→ Aim of the exercise
Could you retype, exactly and with no pictures, only the lines from the first line of the records below through the line that contains "9: (310, 313, 0.44)"?

(Records contained in a dataset)
====================

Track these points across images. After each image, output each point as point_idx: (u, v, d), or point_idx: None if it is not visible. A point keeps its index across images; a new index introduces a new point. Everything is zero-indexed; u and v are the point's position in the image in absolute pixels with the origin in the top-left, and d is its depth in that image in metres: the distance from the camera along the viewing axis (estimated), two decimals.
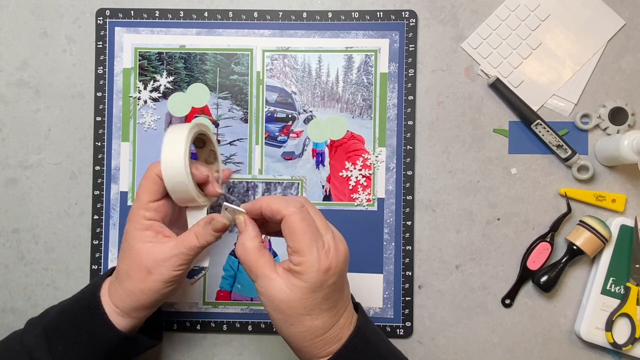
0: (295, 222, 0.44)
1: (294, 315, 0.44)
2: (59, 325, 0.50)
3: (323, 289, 0.44)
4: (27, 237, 0.64)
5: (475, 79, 0.65)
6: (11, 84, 0.65)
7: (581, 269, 0.63)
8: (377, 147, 0.64)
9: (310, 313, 0.44)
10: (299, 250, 0.44)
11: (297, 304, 0.44)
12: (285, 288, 0.44)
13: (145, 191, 0.50)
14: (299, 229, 0.44)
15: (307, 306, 0.44)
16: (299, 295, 0.44)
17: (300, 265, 0.44)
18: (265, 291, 0.45)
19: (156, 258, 0.48)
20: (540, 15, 0.64)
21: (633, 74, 0.64)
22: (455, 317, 0.63)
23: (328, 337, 0.46)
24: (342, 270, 0.46)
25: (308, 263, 0.44)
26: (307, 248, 0.44)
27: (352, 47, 0.64)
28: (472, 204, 0.64)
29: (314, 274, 0.44)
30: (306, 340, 0.45)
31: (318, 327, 0.45)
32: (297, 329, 0.45)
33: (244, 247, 0.46)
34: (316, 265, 0.44)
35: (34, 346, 0.49)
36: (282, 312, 0.45)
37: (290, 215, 0.44)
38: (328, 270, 0.44)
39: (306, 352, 0.46)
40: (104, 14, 0.64)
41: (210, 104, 0.64)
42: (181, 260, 0.49)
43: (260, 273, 0.45)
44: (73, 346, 0.49)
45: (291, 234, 0.44)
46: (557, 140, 0.62)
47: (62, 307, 0.52)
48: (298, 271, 0.44)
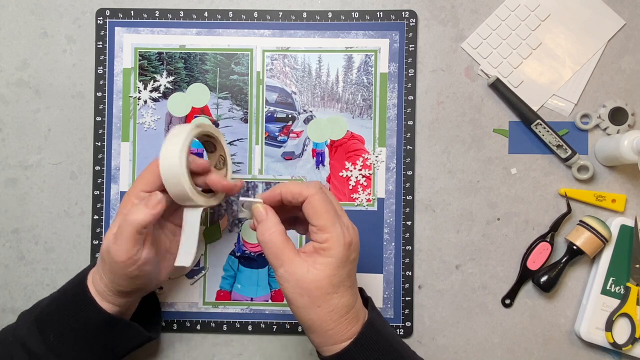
0: (319, 201, 0.46)
1: (321, 296, 0.45)
2: (49, 315, 0.51)
3: (347, 264, 0.46)
4: (27, 237, 0.64)
5: (475, 79, 0.65)
6: (11, 84, 0.65)
7: (581, 269, 0.63)
8: (377, 147, 0.64)
9: (337, 290, 0.46)
10: (324, 227, 0.46)
11: (325, 282, 0.45)
12: (312, 269, 0.45)
13: (141, 180, 0.51)
14: (323, 207, 0.46)
15: (334, 283, 0.45)
16: (327, 272, 0.45)
17: (327, 242, 0.45)
18: (291, 275, 0.45)
19: (103, 249, 0.50)
20: (540, 15, 0.64)
21: (633, 74, 0.64)
22: (455, 317, 0.63)
23: (350, 317, 0.47)
24: (358, 249, 0.48)
25: (334, 239, 0.45)
26: (332, 225, 0.46)
27: (352, 47, 0.64)
28: (472, 204, 0.64)
29: (340, 249, 0.45)
30: (332, 321, 0.46)
31: (343, 305, 0.46)
32: (324, 310, 0.46)
33: (269, 232, 0.47)
34: (341, 239, 0.46)
35: (26, 337, 0.50)
36: (310, 293, 0.45)
37: (314, 195, 0.46)
38: (350, 244, 0.46)
39: (330, 335, 0.46)
40: (104, 14, 0.64)
41: (210, 104, 0.64)
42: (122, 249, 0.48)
43: (287, 257, 0.46)
44: (64, 333, 0.50)
45: (315, 213, 0.46)
46: (557, 140, 0.62)
47: (52, 298, 0.53)
48: (325, 248, 0.45)
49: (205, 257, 0.64)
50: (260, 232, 0.47)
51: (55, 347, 0.50)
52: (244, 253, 0.64)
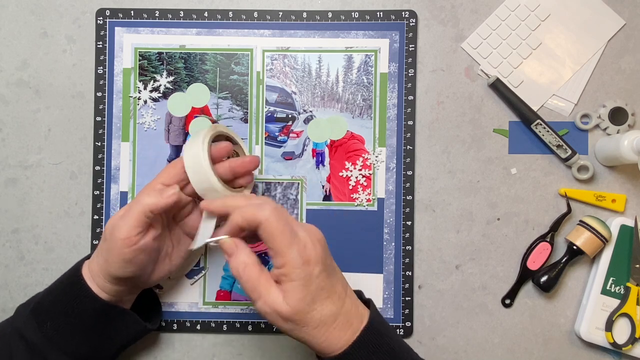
0: (273, 224, 0.45)
1: (302, 318, 0.45)
2: (45, 305, 0.52)
3: (313, 280, 0.45)
4: (27, 237, 0.64)
5: (475, 79, 0.65)
6: (11, 84, 0.65)
7: (581, 269, 0.63)
8: (377, 147, 0.64)
9: (314, 307, 0.45)
10: (280, 251, 0.45)
11: (300, 305, 0.45)
12: (284, 297, 0.45)
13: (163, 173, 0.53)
14: (277, 229, 0.45)
15: (308, 302, 0.45)
16: (298, 296, 0.45)
17: (284, 266, 0.45)
18: (269, 307, 0.45)
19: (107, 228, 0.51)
20: (540, 15, 0.64)
21: (633, 74, 0.64)
22: (455, 317, 0.63)
23: (339, 323, 0.46)
24: (323, 258, 0.47)
25: (291, 262, 0.45)
26: (287, 248, 0.45)
27: (352, 47, 0.64)
28: (472, 204, 0.64)
29: (299, 270, 0.45)
30: (321, 335, 0.46)
31: (327, 315, 0.46)
32: (310, 328, 0.46)
33: (244, 264, 0.46)
34: (298, 261, 0.45)
35: (23, 327, 0.51)
36: (292, 319, 0.45)
37: (267, 219, 0.45)
38: (309, 262, 0.45)
39: (325, 347, 0.47)
40: (104, 14, 0.64)
41: (210, 104, 0.64)
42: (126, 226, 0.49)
43: (264, 289, 0.46)
44: (60, 322, 0.50)
45: (270, 237, 0.45)
46: (557, 140, 0.62)
47: (48, 289, 0.54)
48: (285, 273, 0.45)
49: (205, 257, 0.64)
50: (234, 267, 0.47)
51: (52, 336, 0.50)
52: None
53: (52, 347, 0.50)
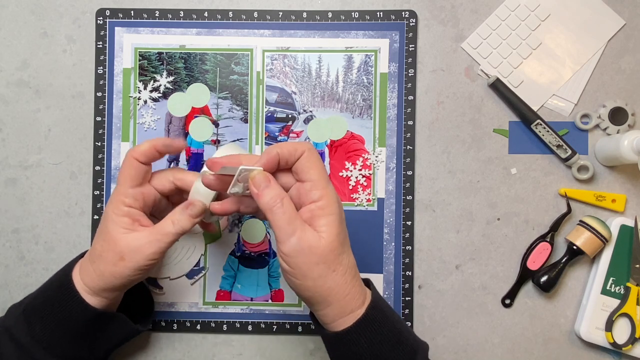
0: (315, 156, 0.46)
1: (335, 258, 0.45)
2: (36, 306, 0.51)
3: (343, 220, 0.47)
4: (27, 237, 0.64)
5: (475, 79, 0.65)
6: (11, 84, 0.65)
7: (581, 269, 0.63)
8: (377, 147, 0.64)
9: (344, 249, 0.46)
10: (319, 181, 0.45)
11: (336, 242, 0.45)
12: (322, 230, 0.44)
13: (125, 176, 0.50)
14: (318, 162, 0.46)
15: (342, 241, 0.46)
16: (335, 231, 0.45)
17: (323, 198, 0.45)
18: (305, 243, 0.43)
19: (130, 245, 0.49)
20: (540, 15, 0.64)
21: (633, 74, 0.64)
22: (455, 317, 0.63)
23: (358, 277, 0.47)
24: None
25: (330, 194, 0.45)
26: (326, 180, 0.46)
27: (352, 47, 0.64)
28: (472, 204, 0.64)
29: (336, 204, 0.46)
30: (347, 284, 0.46)
31: (352, 263, 0.47)
32: (339, 273, 0.45)
33: (282, 196, 0.44)
34: (335, 195, 0.46)
35: (14, 327, 0.51)
36: (325, 258, 0.44)
37: (311, 150, 0.46)
38: (340, 201, 0.47)
39: (348, 301, 0.46)
40: (104, 14, 0.64)
41: (210, 104, 0.64)
42: (155, 248, 0.49)
43: (299, 224, 0.44)
44: (50, 325, 0.50)
45: (311, 168, 0.45)
46: (557, 140, 0.62)
47: (39, 289, 0.54)
48: (322, 206, 0.45)
49: (205, 257, 0.64)
50: (270, 199, 0.44)
51: (41, 338, 0.50)
52: (244, 253, 0.64)
53: (41, 348, 0.50)
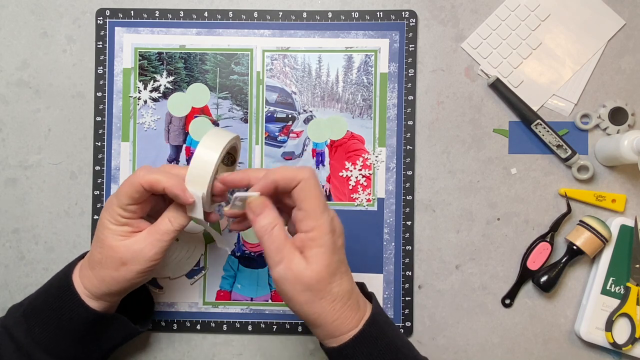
0: (312, 185, 0.46)
1: (323, 288, 0.45)
2: (36, 308, 0.51)
3: (337, 250, 0.46)
4: (27, 237, 0.64)
5: (475, 79, 0.65)
6: (11, 84, 0.65)
7: (581, 269, 0.63)
8: (377, 147, 0.64)
9: (335, 279, 0.46)
10: (313, 212, 0.45)
11: (324, 272, 0.45)
12: (308, 263, 0.45)
13: (126, 195, 0.48)
14: (316, 191, 0.46)
15: (332, 272, 0.45)
16: (323, 263, 0.45)
17: (314, 230, 0.45)
18: (291, 272, 0.44)
19: (130, 249, 0.49)
20: (540, 15, 0.64)
21: (633, 74, 0.64)
22: (455, 317, 0.63)
23: (351, 303, 0.47)
24: (344, 233, 0.48)
25: (322, 226, 0.45)
26: (321, 211, 0.45)
27: (352, 47, 0.64)
28: (472, 204, 0.64)
29: (328, 237, 0.45)
30: (336, 311, 0.46)
31: (345, 291, 0.46)
32: (327, 301, 0.45)
33: (274, 224, 0.45)
34: (327, 227, 0.45)
35: (13, 328, 0.51)
36: (312, 287, 0.45)
37: (308, 179, 0.45)
38: (335, 231, 0.46)
39: (336, 326, 0.46)
40: (104, 14, 0.64)
41: (210, 104, 0.64)
42: (157, 249, 0.49)
43: (288, 252, 0.45)
44: (50, 327, 0.50)
45: (307, 197, 0.45)
46: (557, 140, 0.62)
47: (40, 290, 0.54)
48: (312, 237, 0.45)
49: (205, 257, 0.64)
50: (262, 226, 0.46)
51: (40, 340, 0.50)
52: (244, 253, 0.64)
53: (40, 350, 0.50)
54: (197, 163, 0.48)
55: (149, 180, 0.47)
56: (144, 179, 0.48)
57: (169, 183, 0.47)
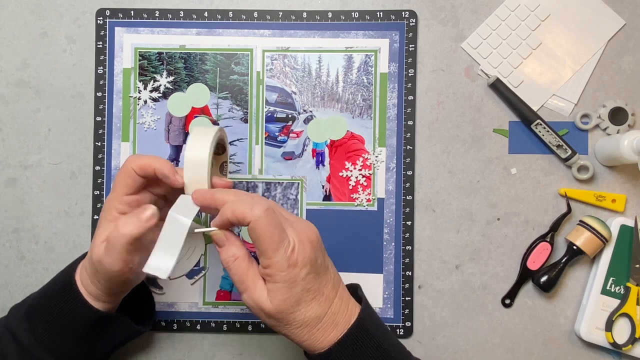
0: (261, 227, 0.44)
1: (285, 317, 0.46)
2: (38, 307, 0.52)
3: (298, 282, 0.45)
4: (27, 237, 0.64)
5: (475, 79, 0.65)
6: (11, 84, 0.65)
7: (581, 269, 0.63)
8: (377, 147, 0.64)
9: (297, 309, 0.46)
10: (265, 253, 0.45)
11: (282, 306, 0.45)
12: (268, 295, 0.45)
13: (120, 184, 0.49)
14: (266, 232, 0.44)
15: (292, 304, 0.45)
16: (281, 297, 0.45)
17: (269, 267, 0.45)
18: (254, 301, 0.46)
19: (94, 257, 0.49)
20: (540, 15, 0.64)
21: (633, 74, 0.64)
22: (455, 317, 0.63)
23: (324, 325, 0.47)
24: (312, 260, 0.46)
25: (275, 265, 0.45)
26: (274, 251, 0.44)
27: (352, 47, 0.64)
28: (472, 204, 0.64)
29: (284, 273, 0.45)
30: (304, 335, 0.46)
31: (311, 318, 0.46)
32: (292, 327, 0.46)
33: (234, 257, 0.47)
34: (284, 264, 0.45)
35: (16, 327, 0.51)
36: (273, 316, 0.46)
37: (257, 221, 0.44)
38: (296, 264, 0.45)
39: (308, 345, 0.47)
40: (104, 14, 0.64)
41: (210, 104, 0.64)
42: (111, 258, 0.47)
43: (250, 282, 0.46)
44: (52, 326, 0.50)
45: (258, 238, 0.45)
46: (557, 140, 0.62)
47: (42, 290, 0.54)
48: (269, 274, 0.45)
49: (205, 257, 0.64)
50: (224, 259, 0.47)
51: (43, 339, 0.50)
52: None
53: (43, 349, 0.50)
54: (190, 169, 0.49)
55: (140, 163, 0.48)
56: (135, 163, 0.49)
57: (159, 164, 0.48)
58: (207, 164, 0.49)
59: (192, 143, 0.50)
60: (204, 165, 0.49)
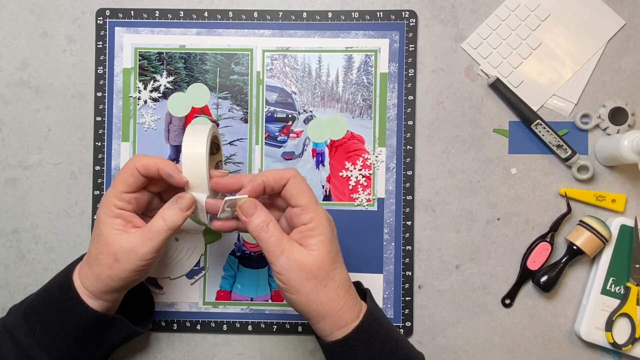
0: (301, 181, 0.48)
1: (326, 275, 0.47)
2: (36, 308, 0.51)
3: (334, 239, 0.48)
4: (27, 237, 0.64)
5: (475, 79, 0.65)
6: (11, 84, 0.65)
7: (581, 269, 0.63)
8: (377, 147, 0.64)
9: (336, 266, 0.48)
10: (308, 205, 0.47)
11: (326, 259, 0.46)
12: (309, 251, 0.46)
13: (121, 181, 0.49)
14: (305, 186, 0.48)
15: (332, 259, 0.47)
16: (325, 249, 0.46)
17: (313, 221, 0.47)
18: (294, 261, 0.46)
19: (123, 247, 0.48)
20: (540, 15, 0.64)
21: (633, 74, 0.64)
22: (455, 317, 0.63)
23: (352, 292, 0.49)
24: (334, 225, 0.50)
25: (319, 216, 0.47)
26: (314, 203, 0.48)
27: (352, 47, 0.64)
28: (472, 204, 0.64)
29: (326, 225, 0.47)
30: (340, 298, 0.47)
31: (345, 279, 0.48)
32: (331, 288, 0.47)
33: (267, 221, 0.47)
34: (324, 216, 0.48)
35: (14, 328, 0.51)
36: (316, 275, 0.46)
37: (296, 177, 0.48)
38: (331, 220, 0.49)
39: (341, 315, 0.47)
40: (104, 14, 0.64)
41: (210, 104, 0.64)
42: (148, 248, 0.48)
43: (287, 244, 0.47)
44: (50, 327, 0.50)
45: (299, 193, 0.47)
46: (557, 140, 0.62)
47: (40, 291, 0.54)
48: (312, 227, 0.47)
49: (206, 257, 0.64)
50: (256, 225, 0.47)
51: (41, 340, 0.50)
52: (244, 253, 0.64)
53: (41, 350, 0.50)
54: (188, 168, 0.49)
55: (144, 163, 0.49)
56: (139, 163, 0.49)
57: (163, 164, 0.49)
58: (205, 159, 0.49)
59: (188, 140, 0.50)
60: (202, 160, 0.49)
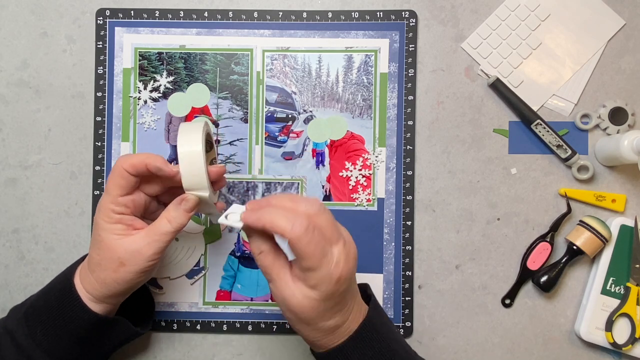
0: (303, 247, 0.42)
1: (306, 319, 0.45)
2: (37, 310, 0.51)
3: (334, 297, 0.45)
4: (27, 237, 0.64)
5: (475, 79, 0.65)
6: (11, 84, 0.65)
7: (581, 269, 0.63)
8: (377, 147, 0.64)
9: (322, 319, 0.45)
10: (310, 268, 0.43)
11: (310, 311, 0.45)
12: (299, 295, 0.44)
13: (113, 186, 0.49)
14: (307, 251, 0.42)
15: (319, 313, 0.45)
16: (312, 304, 0.44)
17: (309, 280, 0.44)
18: (279, 294, 0.46)
19: (128, 250, 0.48)
20: (540, 15, 0.64)
21: (633, 74, 0.64)
22: (455, 317, 0.63)
23: (340, 332, 0.47)
24: (352, 275, 0.46)
25: (321, 278, 0.43)
26: (318, 267, 0.43)
27: (352, 47, 0.64)
28: (472, 204, 0.64)
29: (327, 286, 0.43)
30: (318, 337, 0.47)
31: (330, 326, 0.46)
32: (310, 329, 0.46)
33: (257, 253, 0.46)
34: (327, 278, 0.43)
35: (15, 330, 0.51)
36: (296, 315, 0.45)
37: (298, 240, 0.42)
38: (339, 280, 0.44)
39: (319, 345, 0.48)
40: (104, 14, 0.64)
41: (210, 104, 0.64)
42: (155, 249, 0.49)
43: (275, 275, 0.46)
44: (51, 329, 0.50)
45: (299, 255, 0.43)
46: (557, 140, 0.62)
47: (41, 292, 0.53)
48: (312, 285, 0.44)
49: (206, 257, 0.64)
50: (252, 248, 0.47)
51: (42, 342, 0.50)
52: (244, 253, 0.64)
53: (41, 351, 0.50)
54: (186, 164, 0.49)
55: (131, 162, 0.48)
56: (125, 163, 0.48)
57: (150, 159, 0.48)
58: (201, 156, 0.49)
59: (183, 138, 0.49)
60: (199, 158, 0.49)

====================

→ Response to this exercise
Track these points across images. After each image, output each point as point_idx: (u, v, d), or point_idx: None if it is not visible. A point keeps its index across images; a new index introduces a new point. Everything is zero-indexed; u and v are the point's position in the image in absolute pixels with the origin in the top-left, and d is its depth in that image in metres: the distance from the camera along the viewing axis (estimated), two decimals.
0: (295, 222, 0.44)
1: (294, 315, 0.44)
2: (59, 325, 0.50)
3: (323, 289, 0.44)
4: (27, 237, 0.64)
5: (475, 79, 0.65)
6: (11, 84, 0.65)
7: (581, 269, 0.63)
8: (377, 147, 0.64)
9: (310, 313, 0.44)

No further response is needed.